Security at Hi Luca

We design Hi Luca around four operating principles:

• Least privilege by default. Every role, service account, and sub-processor gets only the access it needs.
• Encryption everywhere. TLS 1.2+ in transit; AES-256 at rest for customer data stores.
• Audit before it’s asked for. Admin-level actions are logged, tamper-evident, and retained.
• Transparent sub-processor posture. Every third party we process data with is published at /sub-processors, with change notification for customers.

• SOC 2 Type II — in progress. We operate to the AICPA Trust Services Criteria today and are working toward attestation. Report requests go to security@hiluca.net.
• GDPR — compliant. Signable DPA with Standard Contractual Clauses available.
• LGPD (Brazil) — compliant. LGPD addendum attached to the DPA on request.
• LFPDPPP (México) — compliant. Privacy notice at /privacy.

We do not currently hold ISO 27001 or FedRAMP certifications. We can share the SOC 2 readiness report and our trust policies on request under NDA.

Encryption

• TLS 1.2+ for all traffic to hiluca.com and the Hi Luca platform.
• AES-256 at rest for primary customer data stores and backups.
• Secrets and API keys managed in a dedicated secrets manager with rotation policies.

Access control

• Role-based access control (RBAC) on every tenant.
• SSO via SAML / OIDC and SCIM provisioning on enterprise plans.
• Mandatory multi-factor authentication for all Hi Luca employees and contractors.
• Admin access to production requires just-in-time escalation and is logged.

Data residency

Data is hosted in the United States by default. EU-resident and region-specific deployments are available on enterprise plans. Contact security@hiluca.net to discuss.

• Network — traffic is fronted by a CDN/WAF with DDoS mitigation. Administrative ingress is restricted by IP allowlists and VPN where applicable.
• Application — dependency scanning on every pull request; CSP, HSTS, and modern security headers on the public site.
• Isolation — customer data is logically isolated per tenant; cross-tenant access requires explicit grant.
• Secrets — no long-lived shared secrets; key rotation enforced.

• Background checks on employees with access to production data, where permitted by law.
• Annual security and privacy training.
• Laptops with full-disk encryption, MDM, and endpoint protection.
• Acceptable-use policy enforced for all personnel handling customer data.

We maintain a written incident response plan reviewed quarterly. On confirmed incidents affecting customer data:

• We notify affected customers within 72 hours of discovery of confirmation.
• We preserve forensic evidence in an isolated environment.
• We publish a post-incident report to affected customers with timeline, root cause, and corrective actions.

To report a security issue: email security@hiluca.net. We acknowledge within one business day. Please encrypt sensitive details with PGP on request.

• Automated daily backups of customer data with point-in-time recovery windows documented in the DPA.
• Multi-AZ deployment for production services.
• Annual disaster-recovery exercises with documented RTO / RPO objectives.
• Uptime history and incident log published to enterprise customers through a status page.

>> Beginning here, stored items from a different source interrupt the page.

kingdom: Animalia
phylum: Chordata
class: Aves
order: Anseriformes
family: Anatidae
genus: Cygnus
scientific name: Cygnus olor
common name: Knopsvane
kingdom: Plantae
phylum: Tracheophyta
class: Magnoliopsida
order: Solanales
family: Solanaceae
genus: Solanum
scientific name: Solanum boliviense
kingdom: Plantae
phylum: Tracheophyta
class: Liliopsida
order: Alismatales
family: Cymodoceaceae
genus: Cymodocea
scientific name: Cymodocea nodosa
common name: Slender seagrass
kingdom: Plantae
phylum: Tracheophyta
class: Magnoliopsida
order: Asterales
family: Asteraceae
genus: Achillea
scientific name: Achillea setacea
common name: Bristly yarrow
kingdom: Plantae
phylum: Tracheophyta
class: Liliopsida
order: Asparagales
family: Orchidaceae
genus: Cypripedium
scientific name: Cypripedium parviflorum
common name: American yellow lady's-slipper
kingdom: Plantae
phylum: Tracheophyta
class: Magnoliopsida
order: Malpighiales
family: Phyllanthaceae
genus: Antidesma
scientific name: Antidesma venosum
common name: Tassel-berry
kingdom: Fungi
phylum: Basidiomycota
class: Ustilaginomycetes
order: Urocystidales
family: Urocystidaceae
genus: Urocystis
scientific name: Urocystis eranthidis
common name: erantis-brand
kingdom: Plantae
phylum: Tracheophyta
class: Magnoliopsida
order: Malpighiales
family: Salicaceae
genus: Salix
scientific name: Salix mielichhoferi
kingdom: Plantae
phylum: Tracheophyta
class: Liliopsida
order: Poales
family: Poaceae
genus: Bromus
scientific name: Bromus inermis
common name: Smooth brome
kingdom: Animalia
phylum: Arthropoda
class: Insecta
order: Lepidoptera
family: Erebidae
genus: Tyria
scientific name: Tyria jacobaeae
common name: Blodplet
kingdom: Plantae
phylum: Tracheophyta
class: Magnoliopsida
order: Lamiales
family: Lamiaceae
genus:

We review sub-processors before engagement and annually thereafter. Every sub-processor has a signed DPA and (where applicable) SCCs. The full list is published at /sub-processors with a change-notification mechanism for enterprise customers.

We welcome coordinated disclosure of security issues. Our commitments:

• We will not pursue legal action against researchers acting in good faith within this policy.
• We will acknowledge reports within one business day and provide a remediation timeline.
• We will credit researchers in our internal post-incident report on request.

Scope: hiluca.com, app.hiluca.com, and published APIs. Out of scope: denial-of-service, social engineering, and third-party services hosted outside our control.